Abstract
Prostate cancer exhibits marked geographic variation with regard to incidence, tumor characteristics, disease progression, and mortality at the local, national, and international level. Within the United States, African American men are approximately twice as likely as white men to die from the disease. It is hypothesized that racial variations in post-diagnosis treatment contribute in part to this disparity. The purpose of this study is to investigate the independent effect of race on the probability of recurrent prostate cancer among patients receiving definitive therapy (surgery or radiation) while adjusting for patient- and area- level characteristics. Incident prostate cancer cases among African American and white men that received definitive therapy within 6 months of diagnosis and were reported to the SEER-Medicare linked database between 1995 and 2002 were identified. Spatial patterning in receipt of definitive therapy treatment by race was mapped using GIS and statistically evaluated using Moran's I global index of spatial autocorrelation.
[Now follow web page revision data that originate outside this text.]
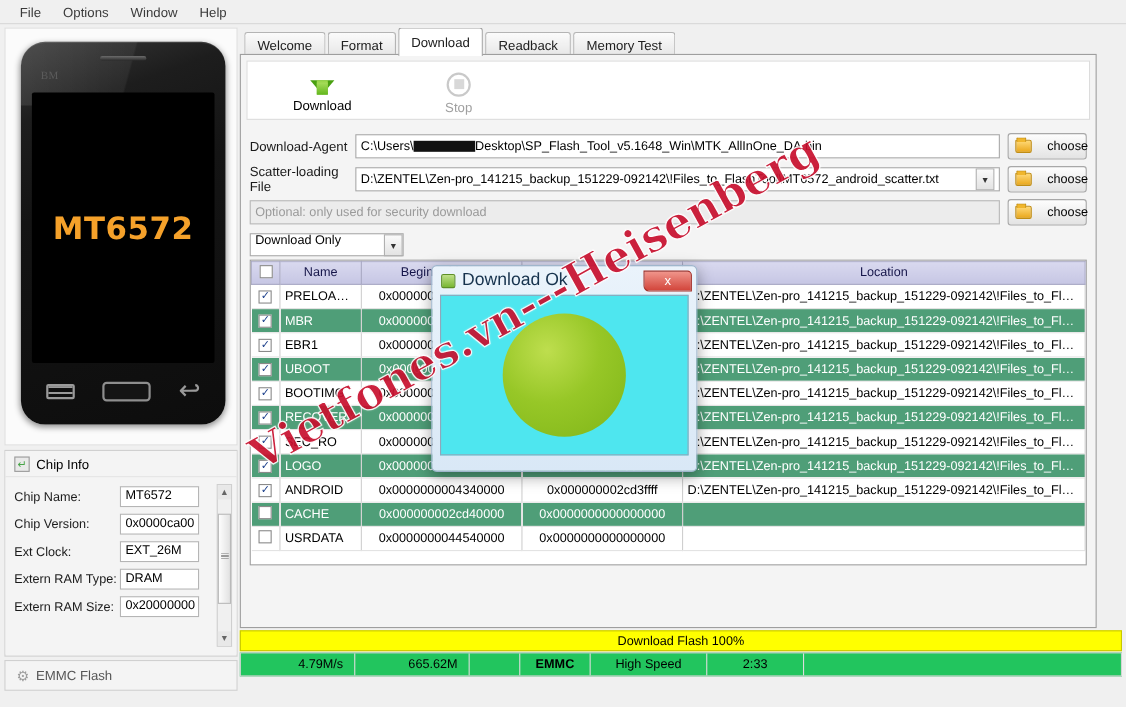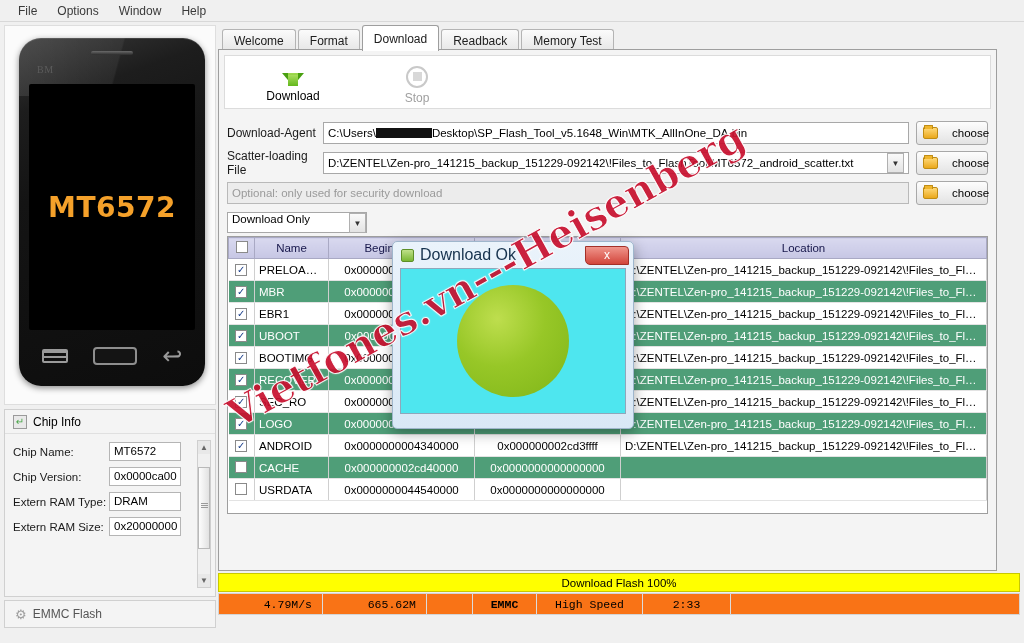--- a/index.html
+++ b/index.html
@@ -247,21 +247,21 @@
   }
 
   
   #progress-bar{
     position:absolute; left:0; top:550px; width:802px; height:19px;
     background:#ffff00; border:1px solid #c8c800;
     display:flex; align-items:center; justify-content:center; font-size:11.5px; color:#000;
   }
   #status-bar{
     position:absolute; left:0; top:570px; width:802px; height:22px;
-    background:#f97316; border:1px solid #d4d4d4; display:flex; align-items:stretch; font-size:11.5px;font-family:Liberation Mono, monospace;
+    background:#22c55e; border:1px solid #d4d4d4; display:flex; align-items:stretch; font-size:11.5px;
   }
   .sc{ display:flex; align-items:center; justify-content:center; border-right:1px solid #dcdcdc; }
   .sc.r{ justify-content:flex-end; padding-right:10px; }
   .sc.l{ justify-content:flex-start; padding-left:8px; }
   .sc.b{ font-weight:bold; }
 </style>
 </head>
 <body>
 
 <div id="menubar">
@@ -297,20 +297,24 @@
         <div>Chip Info</div>
       </div>
       <div class="ci-body">
         <div class="ci-row">
           <div class="ci-label">Chip Name:</div>
           <div class="ci-value">MT6572</div>
         </div>
         <div class="ci-row">
           <div class="ci-label">Chip Version:</div>
           <div class="ci-value">0x0000ca00</div>
+        </div>
+        <div class="ci-row">
+          <div class="ci-label">Ext Clock:</div>
+          <div class="ci-value">EXT_26M</div>
         </div>
         <div class="ci-row">
           <div class="ci-label">Extern RAM Type:</div>
           <div class="ci-value">DRAM</div>
         </div>
         <div class="ci-row">
           <div class="ci-label">Extern RAM Size:</div>
           <div class="ci-value">0x20000000</div>
         </div>
         <div class="ci-scroll">

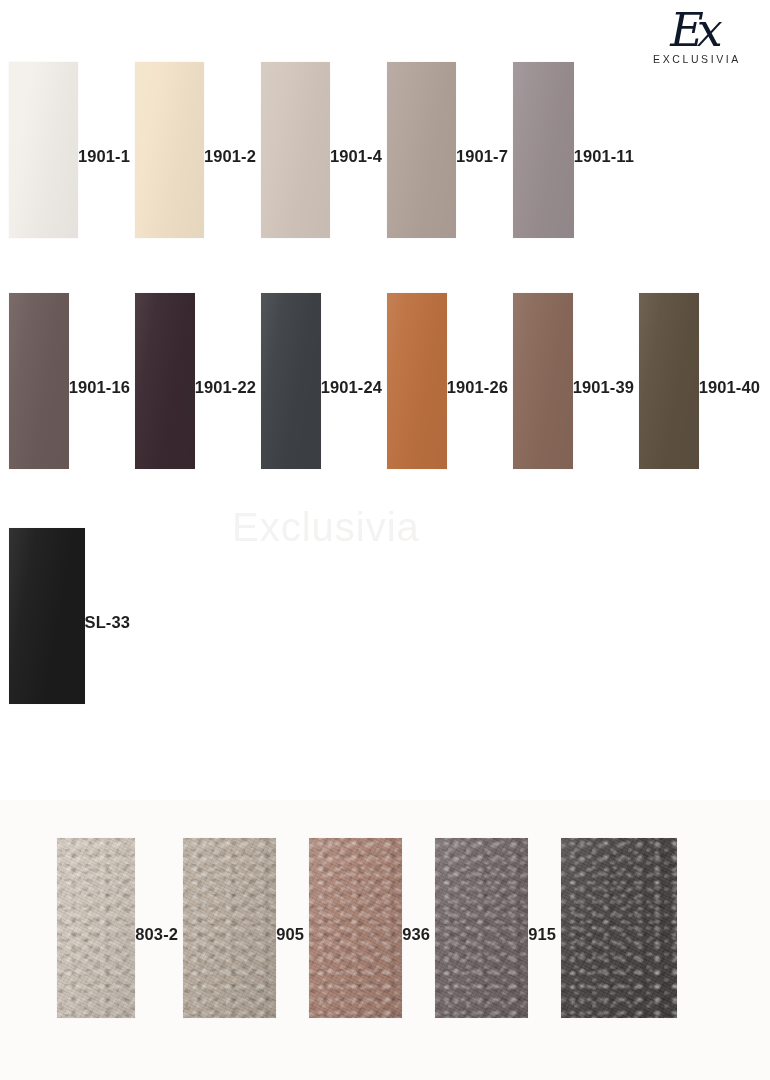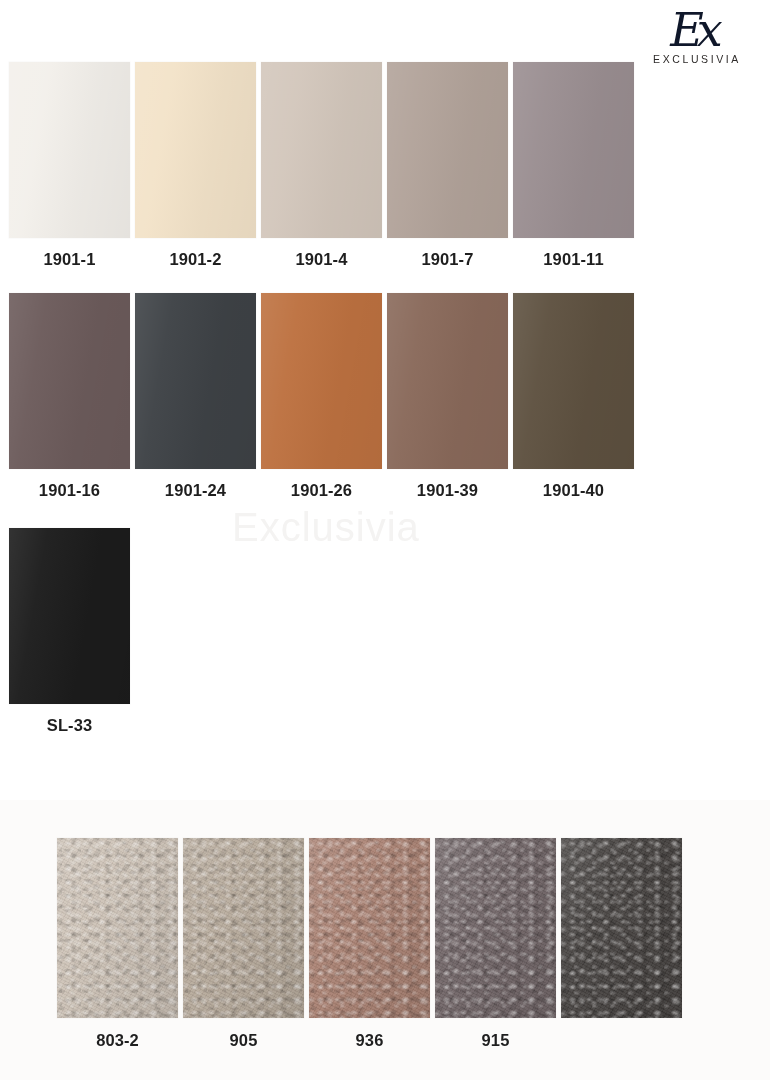--- a/index.html
+++ b/index.html
@@ -84,21 +84,21 @@
     z-index: 10;
   }
   #row-1 { top: 62px; }
   #row-2 { top: 293px; }
   #row-3 { top: 528px; }
   #row-4 { top: 838px; padding-left: 48px; }
 
   .swatch-cell {
     width: 121px;
     display: flex;
-    flex-direction: column;
+    flex-direction: row;
     align-items: center;
   }
 
   .swatch-chip {
     width: 121px;
     height: 176px;
     position: relative;
     overflow: hidden;
     box-shadow: 0 0 0 0.5px rgba(0,0,0,0.03);
   }
@@ -223,20 +223,24 @@
         <div class="swatch-chip flat" style="background: rgb(154, 142, 145);"></div>
         <div class="swatch-label">1901-11</div>
       </div>
     </div>
   <div class="swatch-row" id="row-2">
       <div class="swatch-cell">
         <div class="swatch-chip flat" style="background: rgb(108, 91, 91);"></div>
         <div class="swatch-label">1901-16</div>
       </div>
       <div class="swatch-cell">
+        <div class="swatch-chip flat" style="background: rgb(58, 41, 48);"></div>
+        <div class="swatch-label">1901-22</div>
+      </div>
+      <div class="swatch-cell">
         <div class="swatch-chip flat" style="background: rgb(62, 66, 70);"></div>
         <div class="swatch-label">1901-24</div>
       </div>
       <div class="swatch-cell">
         <div class="swatch-chip flat" style="background: rgb(189, 113, 64);"></div>
         <div class="swatch-label">1901-26</div>
       </div>
       <div class="swatch-cell">
         <div class="swatch-chip flat" style="background: rgb(137, 105, 90);"></div>
         <div class="swatch-label">1901-39</div>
A series of hierarchical logistic regression models with county level random effects were used to characterize the relationship between race and the probability of receipt of post-treatment PSA screening and recurrent prostate cancer. African American men were slightly less likely than white men to receive post-treatment surveillance (OR= 0.99,95% CI= 0.88,1.78) and to be diagnosed with recurrent prostate cancer (OR= 0.98,95% CI= 0.86,1.12), although the difference was not statistically significant. Our findings might underestimate receipt of post-treatment PSA surveillance due to limitations inherent in the use of SEER-Medicare data. Researchers should continue to investigate the implications of access to care and healthcare utilization by various populations and their effect on prostate health.
Citation Information: Cancer Epidemiol Biomarkers Prev 2010;19(10 Suppl):B81.